[Stored items from a collection]
··········

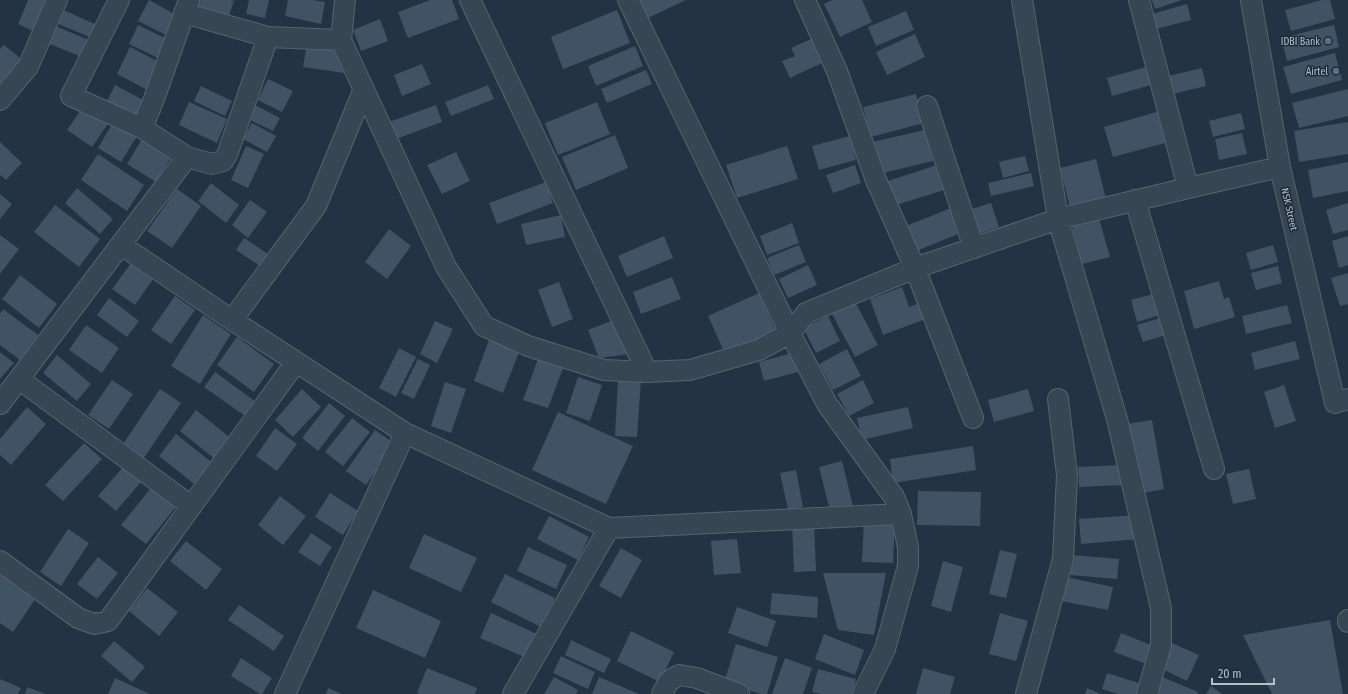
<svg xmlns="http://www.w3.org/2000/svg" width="1348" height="694" font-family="'Fira Sans Condensed',sans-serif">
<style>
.building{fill:#405263}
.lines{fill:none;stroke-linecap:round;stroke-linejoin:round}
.street-casing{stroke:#576370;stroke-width:22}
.street{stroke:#384553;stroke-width:20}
.service-dot{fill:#5c6f8a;stroke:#1d2a38;stroke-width:1.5}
.labels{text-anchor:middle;stroke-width:3;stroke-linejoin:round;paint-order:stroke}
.poi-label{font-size:10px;fill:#b6c0cd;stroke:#1d2a38;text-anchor:end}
.street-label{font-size:10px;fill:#b6c0cd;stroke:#1d2a38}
</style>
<rect width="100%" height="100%" fill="#243343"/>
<path class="building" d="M28 0H51L37 33 18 24Z
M149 0 178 16 168 36 138 21Z
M198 0H230L234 1 228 18 196 5Z
M249 0H269L265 18 246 14Z
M288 0H313L325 2 321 24 285 16Z
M430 0H452L459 19 408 38 398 12Z
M640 0H686L648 18Z
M832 0H862L872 22 840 37 824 4Z
M1152 0H1182L1155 9Z
M1322 0H1330L1335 19 1291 31 1285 10Z
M1187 4 1191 20 1156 29 1152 14Z
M57 7 97 25 92 38 51 21Z
M617 10 630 43 563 69 551 37Z
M906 11 914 30 876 46 868 27Z
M380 19 388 41 361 51 353 30Z
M53 25 91 41 84 58 45 42Z
M138 25 169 40 160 59 129 44Z
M1334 25 1339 47 1287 61 1281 38Z
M915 34 925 57 887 75 876 52Z
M811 39 822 63 790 78 782 61 795 56 791 48Z
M307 44 334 48 344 73 303 67Z
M4 45 25 62 0 93V49Z
M635 46 643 66 596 86 588 66Z
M130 47 165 65 151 92 117 74Z
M1335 53 1342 80 1291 94 1283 67Z
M422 64 431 84 402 96 394 75Z
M1146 67 1151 85 1112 96 1107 78Z
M1202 68 1206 86 1173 94 1168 76Z
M646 70 652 84 607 103 601 89Z
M268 79 293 91 282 112 258 100Z
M115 85 147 102 137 120 106 103Z
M488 85 494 99 451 116 445 102Z
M201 86 232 101 225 116 194 101Z
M1348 89V116L1299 128 1292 103Z
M916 94 924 123 871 137 863 107Z
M189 102 227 119 217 143 179 125Z
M597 102 610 134 558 155 545 123Z
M85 104 110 121 92 147 67 130Z
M255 105 280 118 273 131 248 119Z
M436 105 442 122 396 139 389 122Z
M1160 111 1169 142 1113 157 1104 127Z
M1241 113 1245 129 1213 137 1209 121Z
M115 119 139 133 121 162 98 148Z
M1348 122V154L1299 162 1294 131Z
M252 123 276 136 267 152 243 139Z
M925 130 933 161 879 174 872 142Z
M1242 133 1247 154 1219 160 1215 139Z
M145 134 174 152 156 182 127 164Z
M615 135 628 168 576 190 562 157Z
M850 136 856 160 819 170 812 146Z
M0 142 22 163 6 180 0 175Z
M246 146 264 154 248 188 231 180Z
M787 146 798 179 737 198 726 165Z
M456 152 470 181 442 194 427 165Z
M98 154 144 185 127 211 81 180Z
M1025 156 1029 171 1003 178 999 162Z
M1096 159 1106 199 1070 208 1060 168Z
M1348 162V191L1313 198 1308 170Z
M855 165 861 183 833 193 826 175Z
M937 165 944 190 896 205 888 181Z
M1031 173 1034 186 991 196 988 183Z
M546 182 553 203 497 224 489 203Z
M211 183 239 205 226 223 198 201Z
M77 188 113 219 100 234 65 203Z
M177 189 201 206 172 248 147 231Z
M0 194 12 204 0 219Z
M250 200 267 212 248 238 232 225Z
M991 203 999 227 979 234 972 209Z
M1348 203V230L1333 234 1326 210Z
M55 205 100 239 79 267 34 232Z
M951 208 961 233 911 253 901 228Z
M561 215 565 237 526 245 521 224Z
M1098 215 1110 257 1082 264 1071 222Z
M792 223 799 243 767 255 760 236Z
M389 229 411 246 387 279 365 262Z
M0 235 19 249 0 274Z
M664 236 673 258 627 277 618 256Z
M1348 236V265L1339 268 1332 241Z
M244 238 268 254 260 266 236 250Z
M799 245 806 262 774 275 767 258Z
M1273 245 1278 262 1251 270 1246 253Z
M131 263 153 279 135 305 112 289Z
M808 265 817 285 788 298 779 279Z
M1278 266 1282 283 1256 290 1251 273Z
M1348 273V304L1340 306 1331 278Z
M20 275 57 304 39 328 2 299Z
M672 277 681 299 641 314 633 292Z
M1219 281 1224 299 1229 297 1235 317 1194 329 1184 291Z
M559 282 573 319 552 327 538 290Z
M902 287 909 307 925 301 931 317 883 335 870 299Z
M759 293 776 331 725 354 708 316Z
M1153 294 1160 315 1137 322 1131 300Z
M175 296 195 310 171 344 151 330Z
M109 298 139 321 127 337 97 315Z
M854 300 878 345 855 357 831 312Z
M1287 305 1292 323 1246 334 1242 316Z
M3 309 38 335 20 360 0 345V314Z
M203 315 231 334 200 384 171 366Z
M828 316 840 341 816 353 803 328Z
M1160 318 1166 335 1143 342 1137 325Z
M616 319 630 354 599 358 588 330Z
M435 321 453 329 437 363 420 354Z
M86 325 119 348 102 373 69 350Z
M237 337 274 364 254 392 217 365Z
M489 340 519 352 503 393 474 381Z
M1295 341 1300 359 1255 370 1251 353Z
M399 348 416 357 396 397 379 388Z
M847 349 861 376 833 390 819 364Z
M0 352 14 363 0 379Z
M792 353 798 372 764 381 759 362Z
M57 355 91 384 77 401 43 373Z
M418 359 430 365 414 399 401 393Z
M538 359 563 368 548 408 523 400Z
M215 372 256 402 245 416 204 387Z
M578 377 602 385 590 421 566 413Z
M618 378 641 380 637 437 615 436Z
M112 380 133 394 109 429 88 415Z
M863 380 874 403 849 416 837 394Z
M445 382 466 389 451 433 431 426Z
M1284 385 1296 421 1275 428 1264 392Z
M160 389 181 403 142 461 121 447Z
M302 389 321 407 293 437 275 420Z
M1028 389 1034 411 994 422 988 400Z
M329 403 345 416 318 451 302 438Z
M27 407 46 424 11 465 0 455V439Z
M908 407 913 428 862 440 857 418Z
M196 410 233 440 216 460 180 431Z
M558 412 633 446 606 504 532 470Z
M352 418 370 432 343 466 325 452Z
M1152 420 1164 489 1138 494 1126 424Z
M275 428 297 444 277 471 256 456Z
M375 430 395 444 366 485 346 471Z
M176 434 215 465 198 487 159 456Z
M84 443 102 459 63 501 45 485Z
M973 446 976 470 893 483 890 459Z
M842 461 853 506 830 511 819 467Z
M1125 465 1126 485 1079 487 1078 467Z
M123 467 141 482 116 511 98 496Z
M1249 469 1256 499 1233 504 1226 474Z
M796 470 803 507 788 510 780 473Z
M151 488 175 508 146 544 121 525Z
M918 491 981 492 980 526 917 525Z
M330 493 358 511 343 535 315 517Z
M280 496 306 516 283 545 258 525Z
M1137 515 1139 539 1081 544 1079 519Z
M549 516 589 537 578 560 537 539Z
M864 520 895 522 893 563 862 562Z
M814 523 816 571 794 572 792 524Z
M68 529 89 543 61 586 40 572Z
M311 533 332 547 320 566 298 552Z
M424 534 477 558 461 592 409 568Z
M737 539 741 573 714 575 711 541Z
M186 541 222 569 206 590 170 561Z
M528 547 567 565 556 589 517 571Z
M621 548 642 560 621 598 599 586Z
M1000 550 1017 554 1006 598 989 594Z
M1072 555 1119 559 1117 579 1070 575Z
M98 557 118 573 97 599 77 584Z
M943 561 963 567 951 612 931 606Z
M823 573H886L874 635 838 630Z
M0 574 36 598 13 632 0 623Z
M505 574 555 598 541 627 491 602Z
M1066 577 1113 587 1108 610 1061 601Z
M147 588 178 612 159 636 129 611Z
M373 590 441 621 425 658 356 628Z
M772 593 818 597 817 618 770 614Z
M239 605 284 636 274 651 228 620Z
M737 607 776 621 767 647 728 633Z
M491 613 539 635 529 659 480 638Z
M1000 613 1028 621 1016 661 989 654Z
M1330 620 1343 694H1272L1243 635Z
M631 631 674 652 660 682 617 661Z
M1121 633 1156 647 1149 665 1114 652Z
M824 634 864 650 855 675 815 659Z
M571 640 611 659 604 673 565 655Z
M114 641 145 667 132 682 101 656Z
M1172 643 1199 655 1187 681 1160 668Z
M736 644 778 657 767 694H761L724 683Z
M561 656 595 672 588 689 553 673Z
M241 658 272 678 262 694H260L231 676Z
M785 658 812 668 803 694H772Z
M427 668 477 688 475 694H420L417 693Z
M923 668 955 677 950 694H916Z
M818 669 856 679 853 694H821L812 692Z
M1107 673 1142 684 1139 694H1118L1102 689Z
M554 677 578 690 576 694H544Z
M599 677 639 694H592Z
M1162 677 1198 692 1197 694H1154Z
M115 678 150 694H108Z
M0 679 21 688 18 694H0Z
M1211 686 1222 694H1206Z
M27 687 46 694H25Z
M328 688 342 694H326Z
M1087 688 1101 694H1085Z"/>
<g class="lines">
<g class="street-casing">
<path id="street" d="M119 0 71 96 142 128
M189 0 154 99 142 128 187 157 212 164 223 161 227 155 268 37
M345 0 341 40 446 267 484 326 528 346 604 370 647 372 690 370 759 350 790 333 806 313 915 268 1058 219 1188 188 1280 167
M470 0 647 372
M805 0 837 71 876 180 915 268 973 418
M1022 0 1058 219 1117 419 1161 608V645L1147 694
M1139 0 1188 188
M1251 0 1280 167 1335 403 1348 399
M184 13 268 37 341 40
M0 100 28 67 57 0
M927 106 974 248
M1135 200 1214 469
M121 245 232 320 405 433 609 528 901 514 894 497 827 404 790 333 628 0
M232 320 316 206 364 89
M19 379 191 506
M0 404 187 157
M0 561 78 618 94 624 108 621 296 362
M1348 620V622
M285 694 405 433
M513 694 609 528
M662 694 669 681 679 675 697 678 739 694
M863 694 885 649 908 566V547L901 514
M1026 694 1063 559 1067 475 1058 399"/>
</g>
<use href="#street" class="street"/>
</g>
<g class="service-dot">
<circle cx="1328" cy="41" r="4"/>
<circle cx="1336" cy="71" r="4"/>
</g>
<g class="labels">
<g class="poi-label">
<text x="1320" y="45">IDBI Bank</text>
<text x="1328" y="75">Airtel</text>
</g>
<g class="street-label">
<text transform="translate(1290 209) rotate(77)" y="4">NSK Street</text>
</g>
</g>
<path d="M1212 678v6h62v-6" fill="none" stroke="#b6c0cd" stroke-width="2"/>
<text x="1218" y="678" font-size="12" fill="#b6c0cd" stroke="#1d2a38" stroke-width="3" paint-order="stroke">20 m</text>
</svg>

··········

Every line above that holds the word "lines" needs to be copied.

Written answer -
.lines{fill:none;stroke-linecap:round;stroke-linejoin:round}
<g class="lines">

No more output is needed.